# REQUEST A:
Decide whether each statement agrees with the text below about writers pitching their stories in a hotel ballroom: (i) Writers pay between twenty and fifty dollars for their pitch time. (ii) Writers may keep talking as long as they like. (iii) The pitch sessions take place at the Airport Sheraton. For each, answer yes or no and quote the exact words of the text that decide it.
# REQUEST B:
Pick up the text below about writers pitching their stories in a hotel ballroom and continue it from its last sentence.

BEGIN PROVIDED PASSAGE

Outside the ballroom, a crowd waits in the lobby, writers holding book manuscripts or movie screenplays. An organizer guards the ballroom doors, checking a list of names on a clipboard. She calls your name, and you step forward and follow her into the ballroom. The organizer parts a curtain. You take a seat at the little table. And you start to talk.

As a writer, you have seven minutes. Some places you might get eight or even ten minutes, but then the organizer will return to replace you with another writer. For this window of time, you've paid between twenty and fifty dollars to pitch your story to a book agent or a publisher or movie producer.

And all day, the ballroom at the Airport Sheraton is buzzing with talk. Most of the writers here are old-creepy old, retired people clutching their one good story. Shaking their manuscript in both spotted hands and saying, "Here! Read my incest story!"

A big segment of the storytelling is about personal suffering. There's the stink of catharsis. Of melodrama and memoir. A writer friend refers to this school as "the-sun-is-shining-the-birds-are-singing-and-my-father-is-on-top-of-me-again" literature.

END PROVIDED PASSAGE
BEGIN SOURCE DATA

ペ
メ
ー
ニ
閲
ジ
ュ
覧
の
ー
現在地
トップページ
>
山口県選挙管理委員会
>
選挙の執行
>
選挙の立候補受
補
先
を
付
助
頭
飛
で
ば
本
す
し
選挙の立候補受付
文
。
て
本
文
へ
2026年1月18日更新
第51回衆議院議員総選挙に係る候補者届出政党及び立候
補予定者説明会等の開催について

END SOURCE DATA
BEGIN SOURCE DATA

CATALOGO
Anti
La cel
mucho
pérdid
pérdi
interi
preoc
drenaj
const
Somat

END SOURCE DATA

# EXERCISE OUTPUT A:
(i) Yes: "you've paid between twenty and fifty dollars to pitch your story to a book agent or a publisher or movie producer."
(ii) No: "then the organizer will return to replace you with another writer."
(iii) Yes: "the ballroom at the Airport Sheraton is buzzing with talk."

# EXERCISE OUTPUT B:
In the lobby outside the hotel ballroom, writers wait, practicing their one big story on each other. A wartime submarine battle, or being knocked around by a drunk spouse. The story about how they suffered, but survived to win. Challenge and triumph. They time each other with wristwatches. In just minutes, they'll have to tell their story, and prove how it would be perfect for Julia Roberts. Or Harrison Ford. Or, if not Harrison, then Mel Gibson. And if not Julia, then Meryl.

Then, sorry, your seven minutes is up.

The conference organizer always interrupts at the best part of the pitch, where you're deep into telling about your drug addiction. Your gang rape. Your drunken dive into a shallow pool on the Yakima River. And how it would make a great feature film. And, if not that, then a great cable film. Or a great made-for-television movie.